■ **BRIEF**:
From the entries provided below, copy each line that contains the word "requireDescriptionCompleteSentence".

##### SOURCE INFORMATION

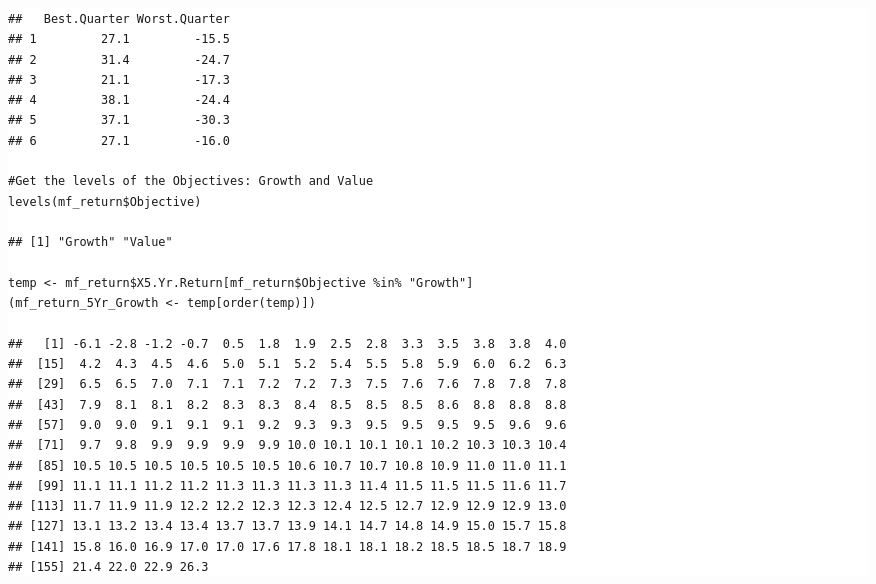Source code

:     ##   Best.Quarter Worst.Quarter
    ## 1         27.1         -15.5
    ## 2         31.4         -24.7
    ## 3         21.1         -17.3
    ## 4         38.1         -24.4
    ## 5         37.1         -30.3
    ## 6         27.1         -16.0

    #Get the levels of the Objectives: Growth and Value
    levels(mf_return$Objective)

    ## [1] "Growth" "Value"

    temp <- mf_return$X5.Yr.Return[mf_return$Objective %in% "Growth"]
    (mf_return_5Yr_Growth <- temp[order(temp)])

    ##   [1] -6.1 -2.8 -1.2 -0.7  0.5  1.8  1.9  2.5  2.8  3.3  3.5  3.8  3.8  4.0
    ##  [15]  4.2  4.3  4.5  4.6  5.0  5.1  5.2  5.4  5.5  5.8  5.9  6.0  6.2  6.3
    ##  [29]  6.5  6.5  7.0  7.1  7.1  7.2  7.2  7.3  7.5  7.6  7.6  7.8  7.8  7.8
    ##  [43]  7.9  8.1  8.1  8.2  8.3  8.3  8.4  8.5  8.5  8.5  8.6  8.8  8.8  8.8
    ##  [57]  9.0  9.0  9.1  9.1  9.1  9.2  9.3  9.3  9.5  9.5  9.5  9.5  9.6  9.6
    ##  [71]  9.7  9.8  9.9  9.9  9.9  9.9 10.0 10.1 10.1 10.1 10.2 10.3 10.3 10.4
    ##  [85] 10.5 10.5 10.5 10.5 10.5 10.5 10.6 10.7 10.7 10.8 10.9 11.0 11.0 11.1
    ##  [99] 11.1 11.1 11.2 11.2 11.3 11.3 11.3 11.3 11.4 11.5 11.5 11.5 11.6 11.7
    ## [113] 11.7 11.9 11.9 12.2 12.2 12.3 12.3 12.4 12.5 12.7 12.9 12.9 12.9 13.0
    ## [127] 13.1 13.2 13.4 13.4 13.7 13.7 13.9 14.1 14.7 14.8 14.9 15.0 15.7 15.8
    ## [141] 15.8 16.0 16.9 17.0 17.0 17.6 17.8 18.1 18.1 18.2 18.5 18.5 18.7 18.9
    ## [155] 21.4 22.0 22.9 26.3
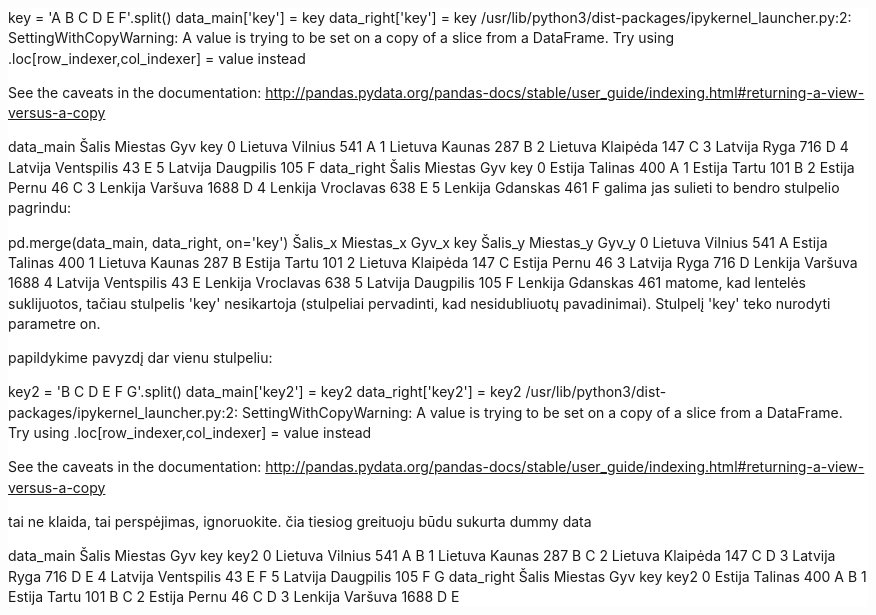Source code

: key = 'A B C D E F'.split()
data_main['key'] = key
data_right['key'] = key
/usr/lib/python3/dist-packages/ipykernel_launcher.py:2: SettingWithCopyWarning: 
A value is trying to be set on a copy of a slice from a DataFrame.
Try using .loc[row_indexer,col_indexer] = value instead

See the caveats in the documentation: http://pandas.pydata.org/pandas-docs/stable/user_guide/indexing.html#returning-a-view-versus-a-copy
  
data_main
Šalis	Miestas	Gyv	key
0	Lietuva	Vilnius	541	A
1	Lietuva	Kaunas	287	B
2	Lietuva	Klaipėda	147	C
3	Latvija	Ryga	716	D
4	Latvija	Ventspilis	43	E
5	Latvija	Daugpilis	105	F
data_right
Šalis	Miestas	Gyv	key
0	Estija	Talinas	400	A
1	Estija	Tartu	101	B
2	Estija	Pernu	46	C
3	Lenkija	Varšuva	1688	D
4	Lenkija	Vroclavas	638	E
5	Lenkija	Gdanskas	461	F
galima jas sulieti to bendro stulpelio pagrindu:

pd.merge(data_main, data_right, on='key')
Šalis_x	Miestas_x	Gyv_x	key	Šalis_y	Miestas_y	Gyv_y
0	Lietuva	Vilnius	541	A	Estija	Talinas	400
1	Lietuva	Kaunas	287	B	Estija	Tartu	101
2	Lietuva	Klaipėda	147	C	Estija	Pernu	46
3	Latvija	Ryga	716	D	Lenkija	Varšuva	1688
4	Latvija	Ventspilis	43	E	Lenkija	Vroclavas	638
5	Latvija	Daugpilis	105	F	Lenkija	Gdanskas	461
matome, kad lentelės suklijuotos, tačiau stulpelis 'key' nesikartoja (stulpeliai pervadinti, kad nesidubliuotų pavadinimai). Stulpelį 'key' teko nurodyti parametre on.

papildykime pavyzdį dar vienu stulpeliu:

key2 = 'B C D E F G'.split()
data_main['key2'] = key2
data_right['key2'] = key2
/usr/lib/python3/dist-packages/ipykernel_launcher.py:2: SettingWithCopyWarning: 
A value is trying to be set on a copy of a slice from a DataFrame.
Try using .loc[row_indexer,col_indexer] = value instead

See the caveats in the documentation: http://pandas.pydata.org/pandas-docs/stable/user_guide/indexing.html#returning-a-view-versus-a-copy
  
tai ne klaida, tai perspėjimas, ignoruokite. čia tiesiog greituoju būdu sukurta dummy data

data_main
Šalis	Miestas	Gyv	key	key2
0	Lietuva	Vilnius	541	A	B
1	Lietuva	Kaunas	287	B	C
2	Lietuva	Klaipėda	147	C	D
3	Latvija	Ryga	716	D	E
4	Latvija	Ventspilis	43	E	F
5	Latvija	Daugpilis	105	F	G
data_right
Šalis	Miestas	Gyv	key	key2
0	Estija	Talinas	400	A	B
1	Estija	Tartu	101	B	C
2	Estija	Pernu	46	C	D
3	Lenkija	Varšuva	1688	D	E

##########
##### SOURCE INFORMATION

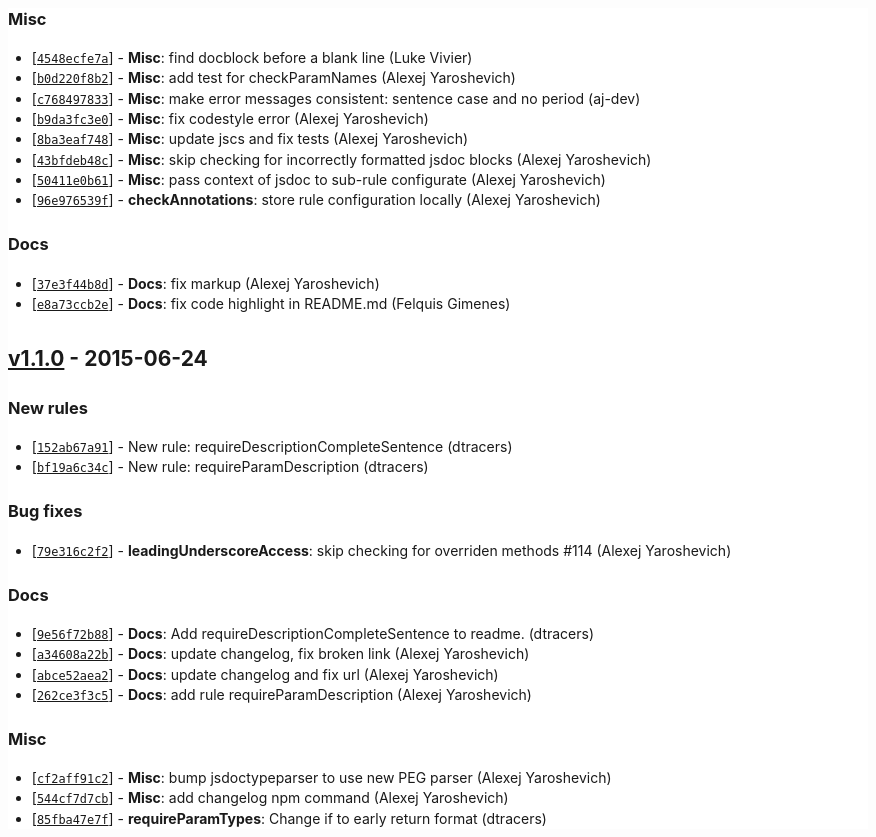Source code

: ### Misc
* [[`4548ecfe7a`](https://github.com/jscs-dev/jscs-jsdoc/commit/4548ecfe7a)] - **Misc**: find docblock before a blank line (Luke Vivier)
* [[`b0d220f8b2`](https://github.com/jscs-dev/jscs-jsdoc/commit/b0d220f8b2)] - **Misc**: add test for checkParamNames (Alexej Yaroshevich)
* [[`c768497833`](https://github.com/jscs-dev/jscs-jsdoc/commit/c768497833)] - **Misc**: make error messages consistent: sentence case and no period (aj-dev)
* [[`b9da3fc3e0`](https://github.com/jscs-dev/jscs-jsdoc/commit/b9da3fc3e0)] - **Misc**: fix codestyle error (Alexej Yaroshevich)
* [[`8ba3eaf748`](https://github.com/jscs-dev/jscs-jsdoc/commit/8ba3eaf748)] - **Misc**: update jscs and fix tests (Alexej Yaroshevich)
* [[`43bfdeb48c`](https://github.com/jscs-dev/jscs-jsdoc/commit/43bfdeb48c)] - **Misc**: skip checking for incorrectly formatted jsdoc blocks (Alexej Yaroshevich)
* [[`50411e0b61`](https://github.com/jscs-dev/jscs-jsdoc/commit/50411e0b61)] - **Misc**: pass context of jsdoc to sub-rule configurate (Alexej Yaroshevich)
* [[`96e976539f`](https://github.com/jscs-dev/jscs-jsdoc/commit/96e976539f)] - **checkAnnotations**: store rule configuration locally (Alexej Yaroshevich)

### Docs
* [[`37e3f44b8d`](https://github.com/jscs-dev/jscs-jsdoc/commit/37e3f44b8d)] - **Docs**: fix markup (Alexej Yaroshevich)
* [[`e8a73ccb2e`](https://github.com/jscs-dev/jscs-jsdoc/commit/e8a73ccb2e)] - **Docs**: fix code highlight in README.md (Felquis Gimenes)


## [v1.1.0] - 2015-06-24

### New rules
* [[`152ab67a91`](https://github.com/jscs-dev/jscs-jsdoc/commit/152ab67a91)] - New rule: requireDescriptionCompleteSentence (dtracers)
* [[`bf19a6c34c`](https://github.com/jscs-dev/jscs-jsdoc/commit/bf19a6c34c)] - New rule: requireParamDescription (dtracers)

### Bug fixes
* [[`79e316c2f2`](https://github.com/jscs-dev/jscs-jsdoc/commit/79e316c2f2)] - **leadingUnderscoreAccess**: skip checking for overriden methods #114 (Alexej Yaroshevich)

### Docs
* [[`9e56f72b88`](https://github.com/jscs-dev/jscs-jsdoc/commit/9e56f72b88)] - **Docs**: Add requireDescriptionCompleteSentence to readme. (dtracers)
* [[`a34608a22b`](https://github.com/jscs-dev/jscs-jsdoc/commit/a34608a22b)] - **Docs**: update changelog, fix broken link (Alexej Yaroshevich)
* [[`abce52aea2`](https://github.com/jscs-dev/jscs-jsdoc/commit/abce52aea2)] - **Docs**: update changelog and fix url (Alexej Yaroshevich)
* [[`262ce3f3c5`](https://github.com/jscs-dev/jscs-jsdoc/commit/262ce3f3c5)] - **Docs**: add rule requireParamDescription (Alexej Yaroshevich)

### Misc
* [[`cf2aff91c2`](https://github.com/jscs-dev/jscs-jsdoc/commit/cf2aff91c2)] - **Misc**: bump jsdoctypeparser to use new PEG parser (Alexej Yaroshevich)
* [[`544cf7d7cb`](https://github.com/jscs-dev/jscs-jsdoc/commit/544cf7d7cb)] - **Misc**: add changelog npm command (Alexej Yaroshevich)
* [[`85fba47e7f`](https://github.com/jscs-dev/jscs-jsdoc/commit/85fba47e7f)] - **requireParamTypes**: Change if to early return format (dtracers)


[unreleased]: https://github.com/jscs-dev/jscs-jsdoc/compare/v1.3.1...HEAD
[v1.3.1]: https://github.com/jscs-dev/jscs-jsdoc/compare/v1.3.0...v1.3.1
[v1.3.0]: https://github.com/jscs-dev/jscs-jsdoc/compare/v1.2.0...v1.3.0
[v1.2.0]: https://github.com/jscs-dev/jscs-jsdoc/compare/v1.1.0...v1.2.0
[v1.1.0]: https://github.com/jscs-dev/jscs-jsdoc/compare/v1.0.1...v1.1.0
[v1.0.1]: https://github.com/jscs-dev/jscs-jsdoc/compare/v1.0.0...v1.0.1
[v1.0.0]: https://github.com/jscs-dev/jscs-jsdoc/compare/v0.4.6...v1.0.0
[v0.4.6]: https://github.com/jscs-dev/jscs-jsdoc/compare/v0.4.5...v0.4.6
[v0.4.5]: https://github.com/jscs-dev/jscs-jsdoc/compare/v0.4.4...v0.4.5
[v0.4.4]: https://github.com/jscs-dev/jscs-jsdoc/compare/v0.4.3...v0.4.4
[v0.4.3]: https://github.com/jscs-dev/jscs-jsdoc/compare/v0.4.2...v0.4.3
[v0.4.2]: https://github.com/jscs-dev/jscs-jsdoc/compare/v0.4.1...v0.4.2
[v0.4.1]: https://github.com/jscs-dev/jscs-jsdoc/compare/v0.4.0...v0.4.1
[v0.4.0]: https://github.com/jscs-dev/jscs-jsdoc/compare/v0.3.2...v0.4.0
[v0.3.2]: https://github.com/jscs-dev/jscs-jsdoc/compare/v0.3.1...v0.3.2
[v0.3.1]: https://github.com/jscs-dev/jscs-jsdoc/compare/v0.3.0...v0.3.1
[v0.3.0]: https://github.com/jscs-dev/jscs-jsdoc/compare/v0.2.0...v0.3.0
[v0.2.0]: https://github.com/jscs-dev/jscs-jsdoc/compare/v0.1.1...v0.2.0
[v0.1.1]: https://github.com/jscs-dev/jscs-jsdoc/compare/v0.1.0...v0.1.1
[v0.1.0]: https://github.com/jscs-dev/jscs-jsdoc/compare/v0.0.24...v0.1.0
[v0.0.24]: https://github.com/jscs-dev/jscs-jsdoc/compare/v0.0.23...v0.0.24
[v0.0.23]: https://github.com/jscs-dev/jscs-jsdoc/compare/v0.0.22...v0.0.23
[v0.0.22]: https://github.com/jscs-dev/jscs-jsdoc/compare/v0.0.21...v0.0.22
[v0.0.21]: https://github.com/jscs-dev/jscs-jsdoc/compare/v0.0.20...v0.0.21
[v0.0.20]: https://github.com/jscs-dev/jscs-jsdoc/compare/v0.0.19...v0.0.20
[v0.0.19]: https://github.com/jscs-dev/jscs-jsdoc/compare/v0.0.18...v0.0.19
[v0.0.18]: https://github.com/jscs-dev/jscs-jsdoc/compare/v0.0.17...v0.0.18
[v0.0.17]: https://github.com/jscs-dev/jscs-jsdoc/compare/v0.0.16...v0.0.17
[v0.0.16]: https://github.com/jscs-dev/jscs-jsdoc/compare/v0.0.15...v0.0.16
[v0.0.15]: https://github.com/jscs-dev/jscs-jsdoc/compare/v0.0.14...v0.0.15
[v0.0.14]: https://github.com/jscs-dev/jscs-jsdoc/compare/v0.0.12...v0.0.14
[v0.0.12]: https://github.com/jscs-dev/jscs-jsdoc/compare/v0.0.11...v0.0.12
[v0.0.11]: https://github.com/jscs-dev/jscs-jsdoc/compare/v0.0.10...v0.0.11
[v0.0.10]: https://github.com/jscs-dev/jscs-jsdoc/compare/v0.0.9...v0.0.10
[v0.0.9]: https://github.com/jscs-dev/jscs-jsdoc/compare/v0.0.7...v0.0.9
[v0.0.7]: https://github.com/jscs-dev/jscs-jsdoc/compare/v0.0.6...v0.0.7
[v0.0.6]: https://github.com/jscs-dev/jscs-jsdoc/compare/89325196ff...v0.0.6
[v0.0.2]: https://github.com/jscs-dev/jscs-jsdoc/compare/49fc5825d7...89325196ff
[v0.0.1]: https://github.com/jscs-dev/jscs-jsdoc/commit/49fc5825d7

##########

■ **EXERCISE OUTPUT**:
* [[`152ab67a91`](https://github.com/jscs-dev/jscs-jsdoc/commit/152ab67a91)] - New rule: requireDescriptionCompleteSentence (dtracers)
* [[`9e56f72b88`](https://github.com/jscs-dev/jscs-jsdoc/commit/9e56f72b88)] - **Docs**: Add requireDescriptionCompleteSentence to readme. (dtracers)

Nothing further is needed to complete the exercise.